Second, the FRB aks for comments on lien status and requesting monitoring information (race and gender) in applications taken by telephone. These two issues were not fully raised for comment and the FRB, to comply with the Administrative Procedures Act, is publishing these for comment.

Comments on the open issues are due to the Federal Reserve Board by April 1, 2002. Information about the number of applicants that are uncomfortable or reluctant to provide monitoring data would be useful for the FRB to consider.

Changes To HMDA:

  • Non-depository lender coverage changed to annual dollar volume threshold of $25 million.
  • Reporting whether the loan is subject to HOEPA because of the APR or the total finance charge as calculated under HOEPA.
  • Reporting whether the APR exceeds the rate on Treasury securities with comparable maturity by 3% for first lien loans or by 5% for subordinate lien loans.
  • Reporting whether the loan/application is secured by a first lien, subordinate lien, or unsecured.
  • Reporting all loans for which a new obligation satisfies and replaces an existing obligation and both obligations are secured by a lien on a dwelling.
  • Reporting all dwelling-secured homes, regardless of purpose but reporting unsecured loans only if >
  • Reporting on pre-approval decisions to include denials and to identify pre-approved closings.
  • Reporting on loans that are secured by manufactured housing.

ACTION STEPS

  • Check your loans for HOEPA coverage using the new formulas.
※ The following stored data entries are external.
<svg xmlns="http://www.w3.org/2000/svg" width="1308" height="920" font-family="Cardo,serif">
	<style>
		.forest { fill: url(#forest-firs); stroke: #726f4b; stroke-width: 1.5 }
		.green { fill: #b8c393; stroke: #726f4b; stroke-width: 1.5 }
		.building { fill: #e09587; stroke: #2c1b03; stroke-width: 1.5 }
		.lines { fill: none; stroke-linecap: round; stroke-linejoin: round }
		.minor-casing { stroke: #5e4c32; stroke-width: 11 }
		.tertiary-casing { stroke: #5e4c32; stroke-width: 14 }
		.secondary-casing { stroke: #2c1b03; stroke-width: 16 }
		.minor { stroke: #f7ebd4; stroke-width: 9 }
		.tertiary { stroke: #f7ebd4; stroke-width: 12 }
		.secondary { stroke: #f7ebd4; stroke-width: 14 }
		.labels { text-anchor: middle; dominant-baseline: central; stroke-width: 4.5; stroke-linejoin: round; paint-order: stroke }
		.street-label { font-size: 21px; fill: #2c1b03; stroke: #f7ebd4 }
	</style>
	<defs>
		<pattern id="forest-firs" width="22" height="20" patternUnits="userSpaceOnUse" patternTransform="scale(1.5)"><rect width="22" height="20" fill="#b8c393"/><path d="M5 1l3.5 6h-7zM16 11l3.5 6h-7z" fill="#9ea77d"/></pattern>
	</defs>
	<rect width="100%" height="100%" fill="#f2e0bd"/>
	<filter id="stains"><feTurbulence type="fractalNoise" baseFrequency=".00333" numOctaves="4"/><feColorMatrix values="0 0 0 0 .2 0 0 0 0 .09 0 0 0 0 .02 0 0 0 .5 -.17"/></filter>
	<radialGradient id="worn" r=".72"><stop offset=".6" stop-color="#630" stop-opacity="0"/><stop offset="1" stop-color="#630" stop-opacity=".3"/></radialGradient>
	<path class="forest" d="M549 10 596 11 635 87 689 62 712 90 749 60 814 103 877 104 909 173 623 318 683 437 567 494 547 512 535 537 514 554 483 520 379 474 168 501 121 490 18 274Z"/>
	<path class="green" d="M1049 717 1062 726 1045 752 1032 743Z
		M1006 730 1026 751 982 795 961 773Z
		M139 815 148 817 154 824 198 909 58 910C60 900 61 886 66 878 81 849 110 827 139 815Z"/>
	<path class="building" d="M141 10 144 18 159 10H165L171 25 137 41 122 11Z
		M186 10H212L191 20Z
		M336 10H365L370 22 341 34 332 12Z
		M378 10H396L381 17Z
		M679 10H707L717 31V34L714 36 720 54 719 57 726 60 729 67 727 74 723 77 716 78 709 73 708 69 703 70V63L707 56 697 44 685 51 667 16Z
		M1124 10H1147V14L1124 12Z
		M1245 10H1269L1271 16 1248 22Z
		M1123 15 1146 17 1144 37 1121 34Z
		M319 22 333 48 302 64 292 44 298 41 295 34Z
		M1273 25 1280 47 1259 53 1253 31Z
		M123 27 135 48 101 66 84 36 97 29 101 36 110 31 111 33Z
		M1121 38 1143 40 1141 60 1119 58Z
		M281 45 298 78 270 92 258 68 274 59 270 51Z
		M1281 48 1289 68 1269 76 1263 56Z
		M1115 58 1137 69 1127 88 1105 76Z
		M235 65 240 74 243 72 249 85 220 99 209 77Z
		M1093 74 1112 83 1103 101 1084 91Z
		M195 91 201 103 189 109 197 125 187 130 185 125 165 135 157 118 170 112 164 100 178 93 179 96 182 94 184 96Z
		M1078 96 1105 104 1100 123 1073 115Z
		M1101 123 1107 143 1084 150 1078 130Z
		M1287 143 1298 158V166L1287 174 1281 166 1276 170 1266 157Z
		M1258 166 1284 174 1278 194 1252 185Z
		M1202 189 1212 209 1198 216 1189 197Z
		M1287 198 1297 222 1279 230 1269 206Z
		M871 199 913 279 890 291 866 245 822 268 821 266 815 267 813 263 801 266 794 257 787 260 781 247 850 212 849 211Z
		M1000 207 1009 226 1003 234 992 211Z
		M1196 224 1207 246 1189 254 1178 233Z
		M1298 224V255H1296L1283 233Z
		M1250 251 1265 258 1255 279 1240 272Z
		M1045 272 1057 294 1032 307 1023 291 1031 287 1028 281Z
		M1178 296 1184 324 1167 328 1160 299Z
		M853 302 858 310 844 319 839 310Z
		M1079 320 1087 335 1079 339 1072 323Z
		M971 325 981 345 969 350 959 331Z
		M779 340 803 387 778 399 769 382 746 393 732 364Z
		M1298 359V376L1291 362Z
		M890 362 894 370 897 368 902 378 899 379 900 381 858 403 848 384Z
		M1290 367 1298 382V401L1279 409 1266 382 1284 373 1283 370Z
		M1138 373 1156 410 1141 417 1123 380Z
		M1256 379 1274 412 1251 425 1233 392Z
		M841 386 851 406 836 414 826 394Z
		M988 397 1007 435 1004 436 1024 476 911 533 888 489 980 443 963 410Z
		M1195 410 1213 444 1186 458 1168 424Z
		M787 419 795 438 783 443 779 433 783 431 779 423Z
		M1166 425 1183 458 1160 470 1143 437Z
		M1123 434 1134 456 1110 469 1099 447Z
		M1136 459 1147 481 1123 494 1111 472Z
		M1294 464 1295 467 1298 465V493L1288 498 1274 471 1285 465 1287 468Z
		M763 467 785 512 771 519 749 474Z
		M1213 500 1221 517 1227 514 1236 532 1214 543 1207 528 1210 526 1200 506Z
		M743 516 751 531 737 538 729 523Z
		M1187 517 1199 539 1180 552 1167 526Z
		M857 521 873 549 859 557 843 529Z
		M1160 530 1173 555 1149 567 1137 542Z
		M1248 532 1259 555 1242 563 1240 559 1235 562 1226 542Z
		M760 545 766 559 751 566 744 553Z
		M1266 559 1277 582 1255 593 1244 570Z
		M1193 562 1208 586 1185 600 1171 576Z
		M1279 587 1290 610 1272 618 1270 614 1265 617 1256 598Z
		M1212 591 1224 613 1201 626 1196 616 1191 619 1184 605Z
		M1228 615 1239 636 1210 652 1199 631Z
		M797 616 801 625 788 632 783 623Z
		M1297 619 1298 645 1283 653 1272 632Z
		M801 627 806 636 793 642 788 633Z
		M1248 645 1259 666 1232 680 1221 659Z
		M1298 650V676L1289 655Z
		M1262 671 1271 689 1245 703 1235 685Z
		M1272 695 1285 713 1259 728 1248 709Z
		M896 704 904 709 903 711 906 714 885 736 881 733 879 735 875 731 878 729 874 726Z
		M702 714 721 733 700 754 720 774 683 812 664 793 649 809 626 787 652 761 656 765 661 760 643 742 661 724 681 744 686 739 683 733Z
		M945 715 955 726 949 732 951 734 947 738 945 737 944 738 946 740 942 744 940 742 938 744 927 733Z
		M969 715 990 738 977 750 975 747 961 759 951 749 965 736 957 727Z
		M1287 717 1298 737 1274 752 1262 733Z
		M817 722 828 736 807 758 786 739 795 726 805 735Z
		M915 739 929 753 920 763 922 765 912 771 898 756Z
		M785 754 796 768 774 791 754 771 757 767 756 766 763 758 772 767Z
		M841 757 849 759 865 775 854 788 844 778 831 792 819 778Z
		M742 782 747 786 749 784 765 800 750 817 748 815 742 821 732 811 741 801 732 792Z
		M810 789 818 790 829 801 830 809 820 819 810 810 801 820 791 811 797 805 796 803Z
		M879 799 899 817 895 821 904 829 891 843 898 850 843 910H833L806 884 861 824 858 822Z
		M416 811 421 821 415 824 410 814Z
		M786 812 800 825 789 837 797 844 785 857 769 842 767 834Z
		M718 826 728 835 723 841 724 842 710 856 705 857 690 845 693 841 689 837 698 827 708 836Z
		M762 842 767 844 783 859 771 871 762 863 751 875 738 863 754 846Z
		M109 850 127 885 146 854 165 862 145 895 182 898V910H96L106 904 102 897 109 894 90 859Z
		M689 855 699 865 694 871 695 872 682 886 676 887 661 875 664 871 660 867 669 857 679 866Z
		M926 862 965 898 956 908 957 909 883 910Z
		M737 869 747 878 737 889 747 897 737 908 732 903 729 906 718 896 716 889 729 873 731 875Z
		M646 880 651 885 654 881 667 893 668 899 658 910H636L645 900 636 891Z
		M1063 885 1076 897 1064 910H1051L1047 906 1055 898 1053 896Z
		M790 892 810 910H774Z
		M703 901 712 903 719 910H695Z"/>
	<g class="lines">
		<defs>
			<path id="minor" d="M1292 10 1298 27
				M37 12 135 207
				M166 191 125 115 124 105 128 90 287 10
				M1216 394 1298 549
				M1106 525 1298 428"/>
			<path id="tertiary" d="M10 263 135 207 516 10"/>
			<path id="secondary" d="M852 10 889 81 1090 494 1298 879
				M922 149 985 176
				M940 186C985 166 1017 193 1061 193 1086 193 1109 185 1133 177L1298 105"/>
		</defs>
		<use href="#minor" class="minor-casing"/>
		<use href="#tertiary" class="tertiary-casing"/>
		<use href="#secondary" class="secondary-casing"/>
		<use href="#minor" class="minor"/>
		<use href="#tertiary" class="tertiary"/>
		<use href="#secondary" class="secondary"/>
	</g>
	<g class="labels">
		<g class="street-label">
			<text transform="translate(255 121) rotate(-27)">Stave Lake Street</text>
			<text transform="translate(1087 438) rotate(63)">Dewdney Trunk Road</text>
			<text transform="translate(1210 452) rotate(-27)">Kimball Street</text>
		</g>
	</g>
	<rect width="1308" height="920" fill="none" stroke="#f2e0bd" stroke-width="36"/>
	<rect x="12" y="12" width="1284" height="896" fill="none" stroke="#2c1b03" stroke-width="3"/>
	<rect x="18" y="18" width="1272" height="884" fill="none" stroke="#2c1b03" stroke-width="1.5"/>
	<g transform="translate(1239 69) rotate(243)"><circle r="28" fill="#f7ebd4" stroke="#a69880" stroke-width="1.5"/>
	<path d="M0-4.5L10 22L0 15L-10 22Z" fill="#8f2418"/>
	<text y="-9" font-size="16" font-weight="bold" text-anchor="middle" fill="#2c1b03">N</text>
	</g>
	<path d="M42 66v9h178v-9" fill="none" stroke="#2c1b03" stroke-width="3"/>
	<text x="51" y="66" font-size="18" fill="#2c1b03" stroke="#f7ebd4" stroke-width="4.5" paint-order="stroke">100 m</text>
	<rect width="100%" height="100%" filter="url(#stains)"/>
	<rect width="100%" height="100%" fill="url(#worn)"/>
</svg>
If you are making covered loans, decide soon whether to continue and how to identify them for special reporting under HMDA.
  • Review documentation in your loan files. Identify items that will need documentation in order to complete the new LAR correctly.
  • Meet with your loan officers to learn how they handle home improvement loans. Develop a uniform method to document and report home improvement loans.
  • Check your APR calculations. An error in the APR is going to violate two regulations when the new HMDA rules take effect.
  • If your bank offers pre-approvals, begin working on a procedure to make and document the loan decision.
  • Review recordkeeping procedures for denials and withdrawals. Make sure that all required information is in fact being retained.